RuntimeError: Expected target size [64, 5], got [64, 4]
1

There are 1 answers

0
Muhammed Yunus On

The label data Y is 4 columns:

Y = df.iloc[:, -4:].values # Extracting the last 4 columns as target outputs

whereas the model is outputting 5 columns:

out = torch.softmax(out.view(-1, 5), dim=1) # Reshape output and apply softmax

There needs to be a matching number of columns between Y and the model's prediction, otherwise they can't be directly compared and the loss can't be computed.

Either drop the redundant column from the model to make it exactly align with Y, or add the required column to Y to match model's output. The columns need to match in size and meaning, so you need to establish what the missing column represents, and where it should go.

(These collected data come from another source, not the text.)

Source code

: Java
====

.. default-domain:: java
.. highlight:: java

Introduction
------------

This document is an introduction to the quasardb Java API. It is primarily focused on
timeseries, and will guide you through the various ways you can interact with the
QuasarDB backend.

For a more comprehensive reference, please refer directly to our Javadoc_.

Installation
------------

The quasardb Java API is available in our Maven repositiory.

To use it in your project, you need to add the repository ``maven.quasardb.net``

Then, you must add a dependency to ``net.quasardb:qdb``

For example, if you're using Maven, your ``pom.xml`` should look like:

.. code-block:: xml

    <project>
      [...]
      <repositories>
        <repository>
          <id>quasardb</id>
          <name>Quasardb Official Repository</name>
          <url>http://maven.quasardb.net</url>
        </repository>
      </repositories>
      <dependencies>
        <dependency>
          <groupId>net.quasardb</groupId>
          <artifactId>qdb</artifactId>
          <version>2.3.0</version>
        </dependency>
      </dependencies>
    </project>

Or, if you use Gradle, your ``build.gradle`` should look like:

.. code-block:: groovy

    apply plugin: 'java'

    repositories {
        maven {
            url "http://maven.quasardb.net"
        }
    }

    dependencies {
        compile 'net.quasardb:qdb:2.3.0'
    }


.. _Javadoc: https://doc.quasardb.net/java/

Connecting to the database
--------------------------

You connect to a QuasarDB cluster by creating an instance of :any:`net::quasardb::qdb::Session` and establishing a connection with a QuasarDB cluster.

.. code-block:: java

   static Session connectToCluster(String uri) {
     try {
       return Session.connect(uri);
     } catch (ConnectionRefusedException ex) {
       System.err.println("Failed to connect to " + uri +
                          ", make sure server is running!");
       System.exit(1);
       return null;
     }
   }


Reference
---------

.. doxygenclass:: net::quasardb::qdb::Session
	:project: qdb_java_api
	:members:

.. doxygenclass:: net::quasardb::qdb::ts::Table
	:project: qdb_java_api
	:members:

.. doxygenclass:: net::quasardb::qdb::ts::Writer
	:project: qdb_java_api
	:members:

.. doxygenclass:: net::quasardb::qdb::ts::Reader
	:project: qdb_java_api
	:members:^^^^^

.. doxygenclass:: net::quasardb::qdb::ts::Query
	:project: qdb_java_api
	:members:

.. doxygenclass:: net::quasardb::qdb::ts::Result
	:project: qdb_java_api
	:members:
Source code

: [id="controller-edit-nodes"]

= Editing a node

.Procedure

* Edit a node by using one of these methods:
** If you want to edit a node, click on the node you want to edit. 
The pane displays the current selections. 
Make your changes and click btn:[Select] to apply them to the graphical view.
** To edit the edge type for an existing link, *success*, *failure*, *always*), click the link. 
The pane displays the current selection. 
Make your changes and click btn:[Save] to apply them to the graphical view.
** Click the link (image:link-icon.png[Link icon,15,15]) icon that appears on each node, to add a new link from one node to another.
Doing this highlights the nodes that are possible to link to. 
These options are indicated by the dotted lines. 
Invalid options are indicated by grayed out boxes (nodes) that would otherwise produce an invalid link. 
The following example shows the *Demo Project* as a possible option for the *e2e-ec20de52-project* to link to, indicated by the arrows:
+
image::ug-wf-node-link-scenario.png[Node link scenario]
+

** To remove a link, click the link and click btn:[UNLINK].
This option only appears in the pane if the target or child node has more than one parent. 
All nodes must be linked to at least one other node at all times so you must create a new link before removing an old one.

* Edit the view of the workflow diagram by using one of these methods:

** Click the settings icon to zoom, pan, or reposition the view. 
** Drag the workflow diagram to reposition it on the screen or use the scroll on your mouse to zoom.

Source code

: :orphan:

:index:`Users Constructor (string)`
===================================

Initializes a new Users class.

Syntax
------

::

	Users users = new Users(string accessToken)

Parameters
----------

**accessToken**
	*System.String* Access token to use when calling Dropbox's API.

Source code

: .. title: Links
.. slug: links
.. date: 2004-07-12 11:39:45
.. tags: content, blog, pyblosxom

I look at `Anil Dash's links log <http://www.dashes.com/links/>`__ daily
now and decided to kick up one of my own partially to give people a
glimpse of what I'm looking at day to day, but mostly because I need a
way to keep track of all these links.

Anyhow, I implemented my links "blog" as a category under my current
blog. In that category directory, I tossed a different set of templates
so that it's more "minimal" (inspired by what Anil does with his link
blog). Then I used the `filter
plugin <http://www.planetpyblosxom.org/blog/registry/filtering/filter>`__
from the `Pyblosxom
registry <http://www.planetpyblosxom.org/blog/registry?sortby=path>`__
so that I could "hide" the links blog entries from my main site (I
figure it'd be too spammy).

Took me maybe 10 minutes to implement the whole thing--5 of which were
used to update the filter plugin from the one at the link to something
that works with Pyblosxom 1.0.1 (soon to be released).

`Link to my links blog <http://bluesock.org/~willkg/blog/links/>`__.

If the data has 5 classes, and a sample can only be one of those at a time, then you can discard a class and represent the data using 4 classes (when all 4 classes are zero, it implies the 5th class). Alternatively, if you have 4 classes to begin with for a 5-class problem, you can append an extra/redundant column that explicitly flags the 5th class.